Botnet detected+10More than 5,000 unique source IPs or a known botnet family signature match.

The final score is clamped to the range 0-100.

Example Calculations

# Example 1: Large UDP amplification attack Base: 30 PPS ratio (8x threshold): +25 # 8 * 5 = 40, capped at 25 Source IPs (45,000): +10 Protocol dominance (97% UDP): +10 Packet size std (12 bytes): +10 Duration (340 seconds): +5 IOC: NTP monlist (15 hits): +15 Spoofing detected: +10 Total: 100 (capped from 115) # Example 2: Brief traffic spike, ambiguous Base: 30 PPS ratio (1.5x threshold): +7 # 1.5 * 5 = 7 Source IPs (800): +0 Protocol dominance (62%): +0 Packet size std (210 bytes): +0 Duration (12 seconds): -10 IOC: none +0 Total: 27

Per-Source-IP Confidence

Beyond the incident-level score, the agent also computes a confidence score for each individual source IP in the top-20 sources. This helps identify which IPs are most likely attackers vs caught-up bystanders:

SignalPoints
Packet contribution > 5% of total+30
Packet contribution > 2% of total+15
SYN-only (TCP with SYN flag, no ACK)+25
Single TTL value across 50+ packets+20
Single protocol only (all TCP, or all UDP)+10
Packet count > 500 in window+15

Confidence Threshold for Mitigation

When automated mitigation is enabled (BGP FlowSpec, RTBH, cloud scrubbing), the system checks the incident confidence score against the confidence threshold before deploying rules. The default threshold is 0.65 (65 out of 100).

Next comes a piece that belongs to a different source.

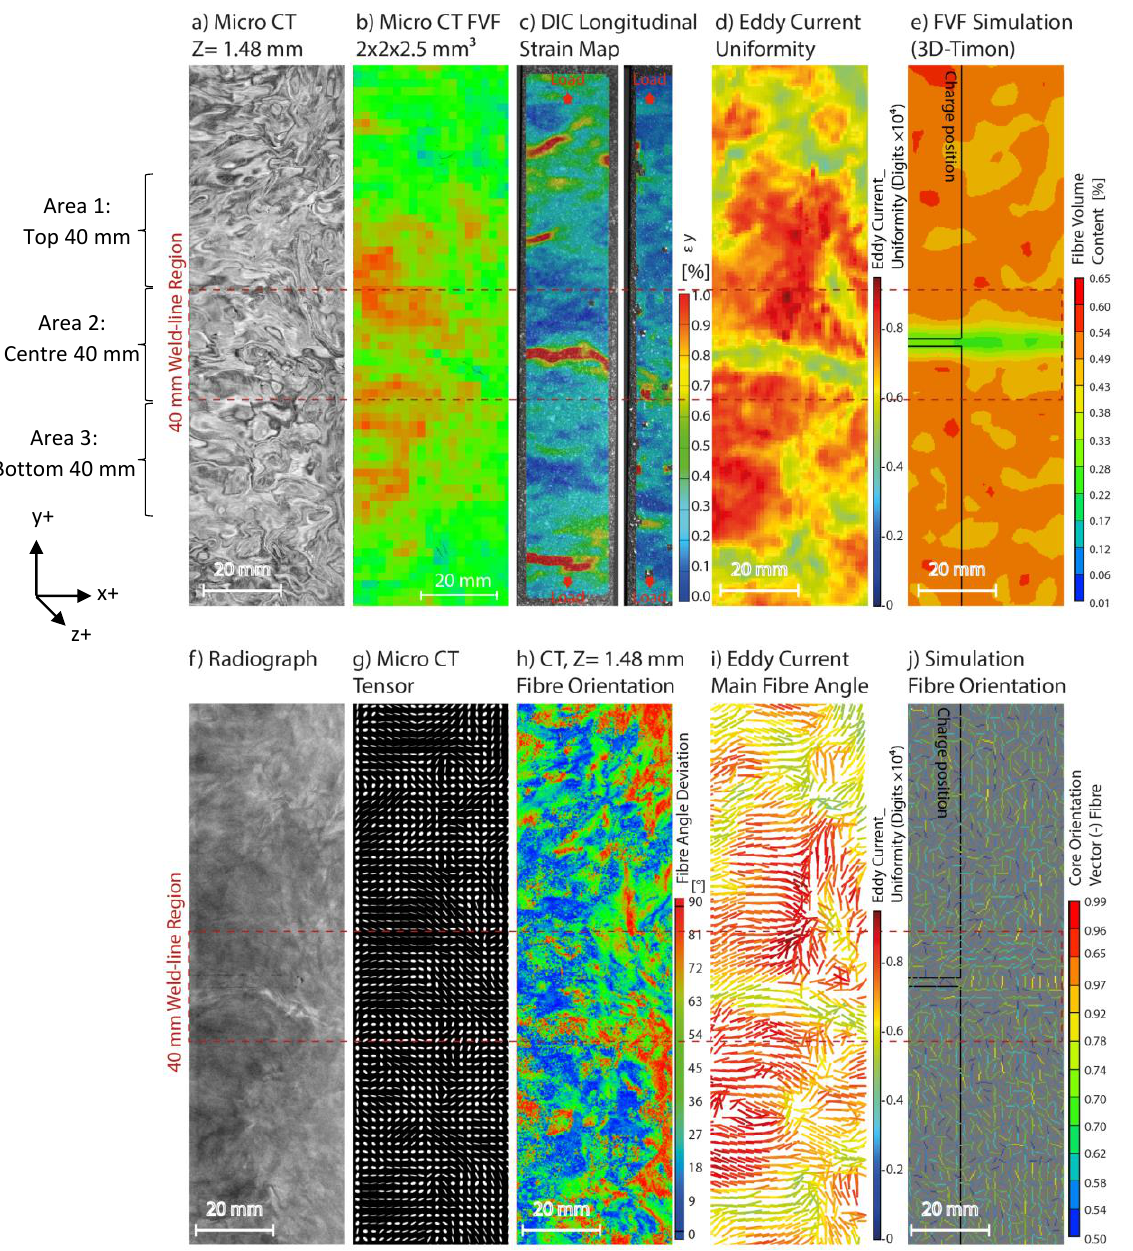
Figure 16. Comparing the fibre angle and fibre volume fraction results for the Butt specimen, ( a ) micro CT image (at z = 1.45 mm), ( b ) micro-CT relative FVF, ( c ) DIC longitudinal strain map of two adjacent tensile coupons (max strain at 0.5%), ( d ) eddy current uniformity (fibre areal weight), ( e ) simulated fibre areal weight, ( f ) radiograph, ( g ) fibre tensors (micro-CT), ( h ) micro-CT fibre orientation (at z = 1.45 mm), ( i ) eddy current principal fibre angle, and ( j ) simulated fibre orientation. The WLD area is highlighted with a red dashed box. Dimensions of area shown are 39 mm × 135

Configure this in Dashboard → Scrubbing → Escalation Settings → Confidence Threshold. The value ranges from 0.10 to 1.00.

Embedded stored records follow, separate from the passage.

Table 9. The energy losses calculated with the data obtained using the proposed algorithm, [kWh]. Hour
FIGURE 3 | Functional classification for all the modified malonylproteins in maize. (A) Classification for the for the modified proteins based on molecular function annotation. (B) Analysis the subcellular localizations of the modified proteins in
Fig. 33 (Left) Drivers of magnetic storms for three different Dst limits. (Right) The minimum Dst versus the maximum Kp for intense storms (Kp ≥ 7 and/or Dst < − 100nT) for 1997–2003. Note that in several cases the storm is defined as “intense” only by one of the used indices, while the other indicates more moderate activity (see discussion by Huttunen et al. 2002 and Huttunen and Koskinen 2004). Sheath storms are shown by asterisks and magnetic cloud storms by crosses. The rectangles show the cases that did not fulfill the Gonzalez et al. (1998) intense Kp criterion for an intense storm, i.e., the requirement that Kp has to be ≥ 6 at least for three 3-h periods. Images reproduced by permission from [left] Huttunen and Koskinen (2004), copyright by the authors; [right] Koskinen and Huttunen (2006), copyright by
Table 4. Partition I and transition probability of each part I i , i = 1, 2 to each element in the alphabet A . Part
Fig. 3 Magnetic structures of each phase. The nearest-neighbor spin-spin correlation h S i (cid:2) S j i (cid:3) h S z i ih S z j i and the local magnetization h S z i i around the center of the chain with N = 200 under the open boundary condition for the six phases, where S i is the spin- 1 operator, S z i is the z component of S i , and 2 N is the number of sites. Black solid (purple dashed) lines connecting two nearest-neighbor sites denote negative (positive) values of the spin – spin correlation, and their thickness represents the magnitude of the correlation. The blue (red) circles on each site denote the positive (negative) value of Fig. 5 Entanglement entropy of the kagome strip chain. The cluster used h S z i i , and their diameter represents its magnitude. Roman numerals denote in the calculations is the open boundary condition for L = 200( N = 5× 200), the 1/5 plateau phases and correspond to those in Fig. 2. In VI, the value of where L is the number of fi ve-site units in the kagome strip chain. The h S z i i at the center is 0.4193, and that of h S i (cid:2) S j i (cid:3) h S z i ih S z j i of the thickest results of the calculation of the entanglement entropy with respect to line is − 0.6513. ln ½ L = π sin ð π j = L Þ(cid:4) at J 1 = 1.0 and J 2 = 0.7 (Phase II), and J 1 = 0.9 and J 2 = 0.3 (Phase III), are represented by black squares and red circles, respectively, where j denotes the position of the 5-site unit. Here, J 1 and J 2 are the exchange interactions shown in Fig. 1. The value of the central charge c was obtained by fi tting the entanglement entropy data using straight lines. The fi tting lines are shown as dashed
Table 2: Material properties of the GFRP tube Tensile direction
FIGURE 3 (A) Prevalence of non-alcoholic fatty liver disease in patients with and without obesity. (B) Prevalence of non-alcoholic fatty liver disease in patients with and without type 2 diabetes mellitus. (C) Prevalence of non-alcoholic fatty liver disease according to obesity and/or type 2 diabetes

# Mitigation decision (from lib/mitigation.php) $threshold = $escalation_config['confidence_threshold'] ?? 0.65; if ($incident['confidence'] / 100 < $threshold) { // Skip automated mitigation -- confidence too low log("Skipping mitigation: confidence {$incident['confidence']} below threshold {$threshold}"); return; } // Proceed with FlowSpec / RTBH / scrubbing deployment

Choosing a Threshold

ThresholdTrade-offBest for
0.40 - 0.50Aggressive. Mitigates quickly but may act on ambiguous events.Game servers, real-time services where any disruption is unacceptable
0.60 - 0.70 (default)Balanced. Requires solid evidence before deploying rules.Most production workloads
0.80 - 0.90Conservative. Only mitigates high-confidence attacks.Environments where false-positive mitigation is worse than the attack itself

Using Confidence to Filter Alerts

Escalation policies (see Escalation Policies) can route alerts based on severity, which is derived from confidence and peak PPS. You can also filter incidents in the dashboard by confidence range to focus on confirmed attacks during post-incident review.

Tip: If you are using dry-run mode for mitigation, set the confidence threshold to 0.40 during the evaluation period. This lets you see what the system would mitigate without actually deploying rules, giving you data to calibrate the right threshold for your environment.